The MDM market is currently served by two types of product vendors. Data-hub providers, on the one hand, offer narrow, vertical systems for a single master-data-entity type, such as ‘customer’. These products have been developed by the major vendors, such as IBM, Siebel (now part of Oracle) and Teradata. They are typically of the hybrid MDS variety and accommodate both operational as well as analytic master data management.
Alternatively, more universal MDM platform providers such as Kalido, Purisma, Siperian and others have put forward solutions that allow for the definition of a much broader set of master-data entities. These products can be limited in terms of their ability to be queried, end-user interface and performance. Custom-coded solutions offer the greatest flexibility, naturally.
The increasing focus on MDM has led, in some cases, to framework constructs in custom-coded solutions that enable them to be deployed more rapidly. However, these solutions may be difficult to maintain as the number of master-data entities, and changes to their underlying model, increase.
Choosing the right product depends on the role of master data within an organisation. If it is most critical for a company to integrate customers worldwide, for example, then a single-entity data-hub solution is ideal. If the number of master-entity types is likely to be two or more and if those entity types are subject to frequent model changes, then a more broad-based MDM platform makes sense. Custom-coded solutions apply any time the underlying master-entity model remains stable. If that is a given, then they may also be cost-effective, relative to data hubs, when the number of master entities to be managed is greater than one. Figure four illustrates these points.

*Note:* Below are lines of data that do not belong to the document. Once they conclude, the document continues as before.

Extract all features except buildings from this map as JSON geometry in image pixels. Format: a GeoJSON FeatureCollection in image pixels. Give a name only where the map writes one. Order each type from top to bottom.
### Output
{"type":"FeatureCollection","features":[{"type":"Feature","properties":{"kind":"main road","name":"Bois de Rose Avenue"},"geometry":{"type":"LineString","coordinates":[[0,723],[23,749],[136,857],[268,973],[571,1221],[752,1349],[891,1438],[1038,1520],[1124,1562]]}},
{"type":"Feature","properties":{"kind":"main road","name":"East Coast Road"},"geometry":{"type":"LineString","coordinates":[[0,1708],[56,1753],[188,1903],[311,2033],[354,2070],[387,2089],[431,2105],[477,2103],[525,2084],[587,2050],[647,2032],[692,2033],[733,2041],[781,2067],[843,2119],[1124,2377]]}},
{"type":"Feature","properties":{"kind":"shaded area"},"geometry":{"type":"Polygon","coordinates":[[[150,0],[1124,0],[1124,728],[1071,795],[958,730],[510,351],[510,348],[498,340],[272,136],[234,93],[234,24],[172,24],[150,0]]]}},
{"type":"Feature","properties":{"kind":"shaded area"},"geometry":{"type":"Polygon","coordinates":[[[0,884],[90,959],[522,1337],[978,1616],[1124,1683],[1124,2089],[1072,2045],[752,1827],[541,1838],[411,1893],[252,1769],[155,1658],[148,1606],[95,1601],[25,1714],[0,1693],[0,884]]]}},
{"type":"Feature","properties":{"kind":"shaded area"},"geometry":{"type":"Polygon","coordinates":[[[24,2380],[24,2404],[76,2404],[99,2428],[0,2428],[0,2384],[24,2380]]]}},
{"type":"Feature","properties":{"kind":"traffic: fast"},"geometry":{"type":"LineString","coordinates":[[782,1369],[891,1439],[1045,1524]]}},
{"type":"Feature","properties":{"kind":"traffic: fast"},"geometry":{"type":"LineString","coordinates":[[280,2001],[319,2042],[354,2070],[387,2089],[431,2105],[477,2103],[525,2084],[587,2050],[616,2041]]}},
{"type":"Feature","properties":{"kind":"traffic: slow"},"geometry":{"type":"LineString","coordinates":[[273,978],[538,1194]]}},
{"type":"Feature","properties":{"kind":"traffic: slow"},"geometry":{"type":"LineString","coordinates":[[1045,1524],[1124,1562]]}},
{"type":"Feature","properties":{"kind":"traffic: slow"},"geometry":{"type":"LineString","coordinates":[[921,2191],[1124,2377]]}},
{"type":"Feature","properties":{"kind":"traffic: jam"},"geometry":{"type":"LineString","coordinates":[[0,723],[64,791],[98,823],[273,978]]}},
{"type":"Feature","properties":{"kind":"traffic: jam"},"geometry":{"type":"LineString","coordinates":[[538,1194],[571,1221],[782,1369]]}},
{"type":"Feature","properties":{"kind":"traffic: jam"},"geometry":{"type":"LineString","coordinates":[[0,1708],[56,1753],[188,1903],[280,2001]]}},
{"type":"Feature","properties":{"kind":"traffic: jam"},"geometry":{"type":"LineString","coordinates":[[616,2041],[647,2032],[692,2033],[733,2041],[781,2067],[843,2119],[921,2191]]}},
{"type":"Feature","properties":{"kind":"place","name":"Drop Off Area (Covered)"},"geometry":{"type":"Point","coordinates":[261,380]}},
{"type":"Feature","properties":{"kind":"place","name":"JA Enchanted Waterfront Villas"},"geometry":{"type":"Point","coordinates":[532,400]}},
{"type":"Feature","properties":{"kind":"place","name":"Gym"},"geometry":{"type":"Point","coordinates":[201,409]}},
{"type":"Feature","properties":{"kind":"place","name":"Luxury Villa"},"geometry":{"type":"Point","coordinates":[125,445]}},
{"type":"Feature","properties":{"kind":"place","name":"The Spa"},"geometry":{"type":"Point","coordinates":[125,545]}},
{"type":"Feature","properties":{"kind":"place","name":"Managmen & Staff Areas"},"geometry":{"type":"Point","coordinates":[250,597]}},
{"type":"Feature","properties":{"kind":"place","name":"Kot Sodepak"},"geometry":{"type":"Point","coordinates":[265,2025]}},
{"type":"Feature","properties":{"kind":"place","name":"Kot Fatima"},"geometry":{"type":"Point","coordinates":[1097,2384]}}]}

Vendors in each area are focusing on incorporating more features in their products. Data hub vendors, for example are focusing on the ability to incorporate a broader spectrum of master data entities while broad-based MDM solution providers are improving performance. Additional areas of focus include integration of business process management, which helps discipline data entry as well as allow analysis of data at specific points in a process.
Master-data management enables organisations to consistently define, enter, store and manage key business entities on an enterprise-wide level. Master-data stores and their respective applications are specifically designed to incorporate master entity (data model) evolutions and to dynamically write back to the source systems. Neither an operational data store nor an enterprise data warehouse is designed for these functions. Organisations that have a need for operational business intelligence should consider a separate operational master-data store. If there is no need for operational business intelligence, organisations should consider a historical master-data store which tracks the evolution of master-data entities and their relationships over time. It is also possible to combine these into a hybrid master-data store.
Master-data-management software vendors can be divided into two groups. On the one hand, there are comprehensive solutions for managing single master-data entities, such as ‘customer’. On the other, there are providers that can accommodate a broad set of master-entity types. Custom-coded solutions present a third option. Which is best for an organisation depends on what types of, and how many master-data entities, an organisation wants to manage.
Mike Fleckenstein is principal analyst at Project Performance Corporation (PPC). He has 20 years experience developing and deploying data solutions for public and private sector clients around the globe, focusing on the insurance industry for the past six years. He currently leads the insurance practice at PPC (www.ppc.com) using best-of-breed technologies and solutions for data warehousing and master-data management, among others. Prior to joining PPC, Fleckenstein served as application manager at Medmarc Insurance and ran his own IT consulting firm, Windsor Systems Inc, specialising in IT and data solutions.